Я отвернулся, уткнувшись в стену. Мне хотелось, чтобы все слова этого мира исчезли. Хотелось, чтобы исчезли и все лица, к которым я когда-либо что-либо чувствовал.
Я уснул.
Мне снилось, что Рафаэль сидит в изножье моей кровати. Он тихо пел, и я не разжимал век. Проснувшись, я открыл глаза, но Рафаэля рядом не было.
Я встал, надел ботинки, проверил, есть ли в кармане куртки сигареты, и направился в курительную яму.
Поднялся холодный ветер. Остались ли у этой зимы еще бури? Меня не оставляли мысли о Шарки. Где он сейчас? Вернулся домой, угодил в тюрьму за то, что украл отцовские деньги, или сидит в бильярдной, подбивая какого-нибудь дурилу сыграть с ним в бильярд?
Куда поедет Рафаэль?
Почему я не могу заставить себя поговорить с ним?
Почти дойдя до курительной ямы, я увидел, что там кто-то стоит. На секунду мне почудилось, что это мой брат, и мое сердце бешено заколотилось. Я застыл на месте, затем сделал еще несколько шагов.

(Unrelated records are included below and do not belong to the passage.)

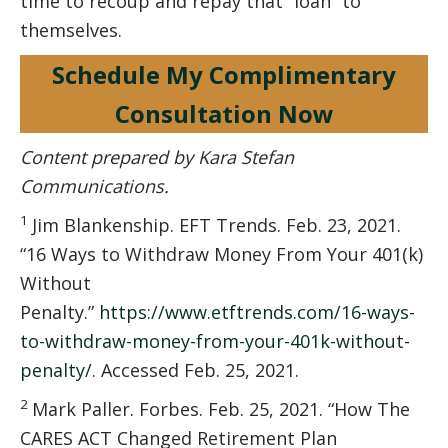
time to recoup and repay that “loan” to
themselves.
Schedule My Complimentary
Consultation Now
Content prepared by Kara Stefan
Communications.
1
Jim Blankenship. EFT Trends. Feb. 23, 2021.
“16 Ways to Withdraw Money From Your 401(k)
Without
Penalty.”
https://www.etftrends.com/16-ways-
to-withdraw-money-from-your-401k-without-
penalty/
. Accessed Feb. 25, 2021.
2
Mark Paller. Forbes. Feb. 25, 2021. “How The
CARES ACT Changed Retirement Plan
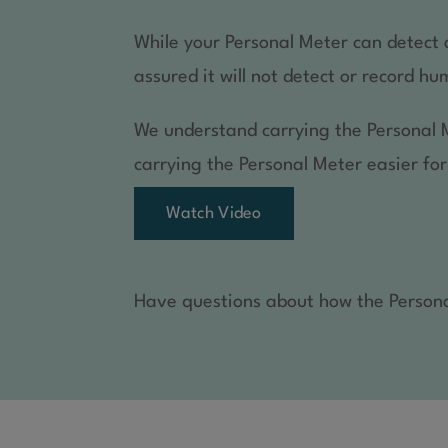
While your Personal Meter can detect a
assured it will not detect or record 
We understand carrying the Personal 
carrying the Personal Meter easier for
Watch Video
Have questions about how the Persona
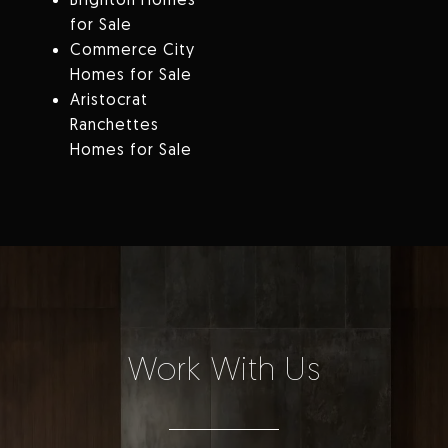
for Sale
Commerce City
Homes for Sale
Aristocrat
Ranchettes
Homes for Sale
Work With Us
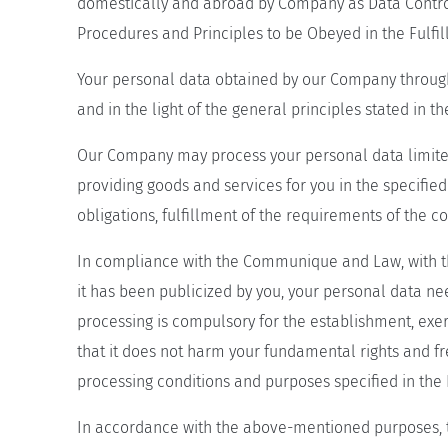
domestically and abroad by Company as Data Control
Procedures and Principles to be Obeyed in the Fulfi
Your personal data obtained by our Company through
and in the light of the general principles stated in
Our Company may process your personal data limited
providing goods and services for you in the specified
obligations, fulfillment of the requirements of the
In compliance with the Communique and Law, with the 
it has been publicized by you, your personal data n
processing is compulsory for the establishment, exer
that it does not harm your fundamental rights and f
processing conditions and purposes specified in the
In accordance with the above-mentioned purposes, t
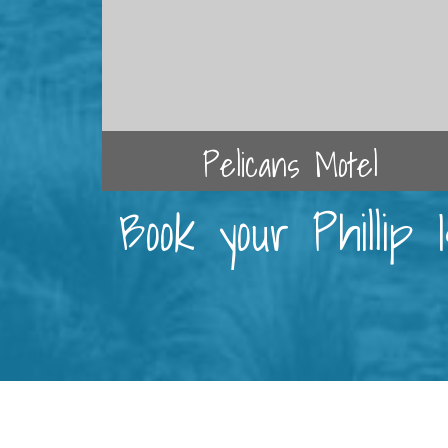
Pelicans Motel
Book your Phillip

Это был Эмит. Сердце сбавило темп.
Я достал сигарету и прикурил.
– Поздновато ты встал.
– Долго заснуть не мог. Так ты у нас снова говоришь, м?
– Вообще-то я не очень говорливый.
– А мне так не показалось, когда ты рассказывал свою историю.
– Я не люблю говорить. Я, как бы это сказать… не умею выражать свои мысли.
– Ну ты и гонишь. Ты меня убиваешь, Зак.
– Я не гоню.
– А как иначе это назвать? Ты просто охуеть как не хочешь говорить о том, что у тебя внутри.
– О, а ты прям обожаешь об этом говорить.
– У меня просто это хреново выходит. Не умею я говорить о том, что у меня внутри. А ты умеешь, Зак. Ты просто… я не знаю. Не хочешь, наверное. А, да что я, блять, знаю?
– Он махнул рукой и прикурил еще одну сигарету.
– Хочешь знать, что я думаю? Я думаю, что ты не знаешь, как попрощаться с Рафаэлем. Я думаю, что это до смерти пугает тебя, Зак. Вот что я думаю.
– Спасибо за участие.
– Не будь засранцем.
Мне хотелось сказать ему: я пятилетний ребенок, не умеющий петь. Единственные песни, что я слышал – настоящие песни – мелодии, сыгранные на трубе мистером Гарсией, и голос Рафаэля, и ни тот, ни другой не научили меня, как исполнить свою собственную песню. Они пели мне. И теперь я остаюсь в еще большем одиночестве, чем был когда-либо раньше. Да, Эмит, мне страшно. До смерти страшно.